Aside from the defeating factual distinctions in her cited case law, Peterson fails to plead the "essence" of a fiduciary duty claim. Peterson is required to plead that Block had "a significant degree of dominance and superiority" over her, a standard her complaint does not meet. See Lagen, 274 Ill. App. 3d at 21, 653 N.E.2d at 975. Peterson claims that she trusted in Block's "superior knowledge, help, and guidance" in filing her tax return and dispensing RAL advice; however, nothing in these allegations shows significant dominance. Her relationship with Block was limited to an arms-length, isolated transaction for tax preparation services and basic tax advice; Block did not retain continuing control or influence over Peterson's assets, was in no position to stake large sums of her money in risky venture, nor had unquestioning control over her financial portfolio. The fact that she trusted Block is simply not enough, see id., especially when she had the opportunity to ask questions about the process. In short, Peterson and Block's relationship was merely contractual, not fiduciary. Although Block was somewhat dominant, given that Peterson lacked sophistication in tax matters and yielded control over preparing her return, a "slightly dominant business position . . . [does] not operate to turn a formal, contractual relationship into a confidential or fiduciary relationship." Id; see Pottinger, 238 Ill. App. 3d 908 at 918, 605 N.E.2d 1130 at 1138 ("We do not consider the existence of a contractual relationship . . ., without more, to support a finding that a fiduciary relationship in fact existed."). We find that her allegations fall short of pleading an ad hoc fiduciary relationship.

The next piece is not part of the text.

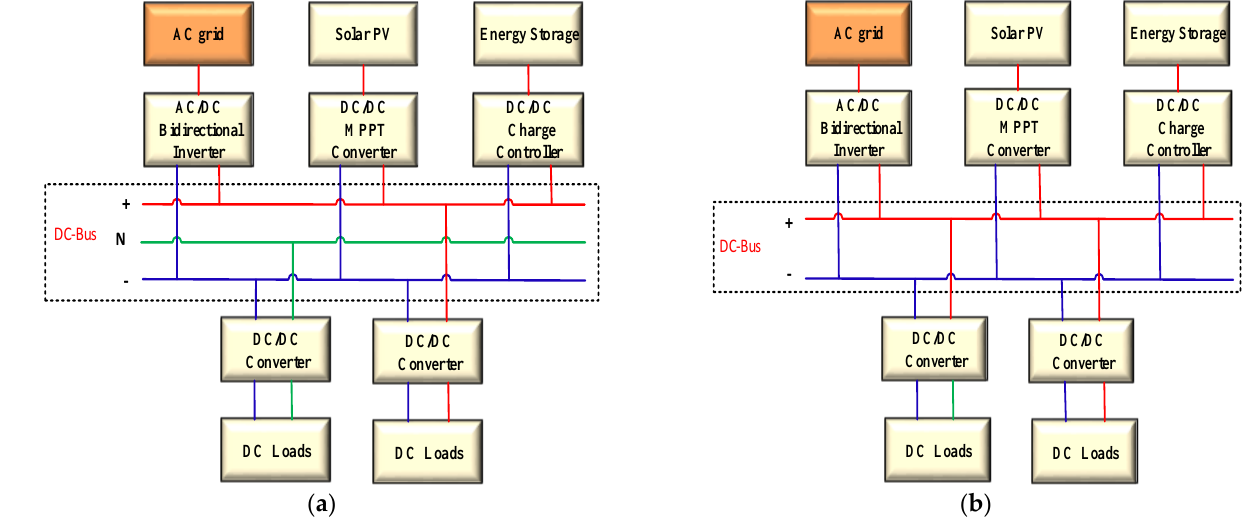
Figure 2. The structure of ( a ) bipolar DC bus, ( b ) unipolar DC bus. A comparison of the existing empirical literature on DC-bus voltage versus power integrated with a single-phase bidirectional inverter is illustrated in Figure 3. Based on the results, it may be observed that once the power level is high, the voltage typically corresponds to that of the peak mains, i.e., √2 times the root mean square (rms) voltage. It 380 to 400 V. High-voltage operation (i.e., 600 V) is applied in cases where two voltage levels (600 V/300 V) may be required, allowing for the adaptability of DC load connection.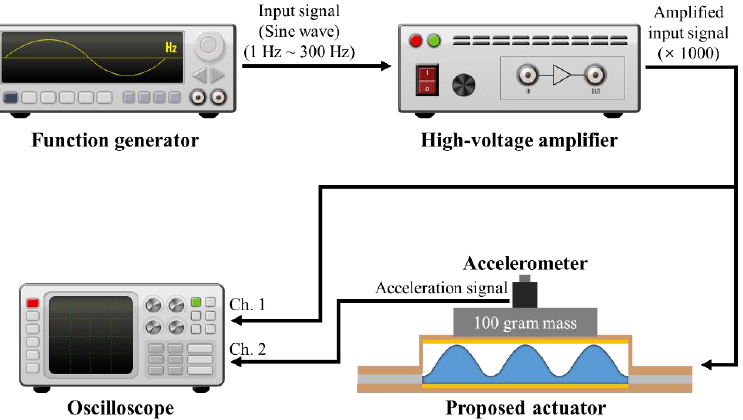
Figure 8. Experimental setup used to investigate the haptic behavior of the proposed actuator.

We acknowledge that Block is alleged to be a commercially successful and well-known expert on tax matters and the world's largest provider of tax services to United States taxpayers. But no case in Illinois or anywhere else holds that every expert is ipso facto a fiduciary. If this were so, every business that specializes in a particular type of service would be the fiduciary of its customers. And making Block a fiduciary to all of its customers would produce absurd results given that Block allegedly assists in filing one in every seven federal income tax returns. See Amd. Cmplt. Ex. B (H & R Block Report to Stockholders for Year Ending 4/30/95, at *14). The deterrent effect of saddling Block with fiduciary obligations could easily leave taxpayers without the firm's valuable services altogether.
After considering all of Peterson's arguments, we find that the complaint, as it stands, pleads neither an agency relationship nor any other fiduciary affiliation with Block. Because we accept Block's argument that no fiduciary relationship exists, we need not address its alternative argument that the facts alleged fall outside the scope of Block's fiduciary duty. Accordingly, we dismiss Count V without prejudice.
For the reasons stated above, Block's motion to dismiss is granted in part and denied in part. It is granted as to Count V and denied as to Count I.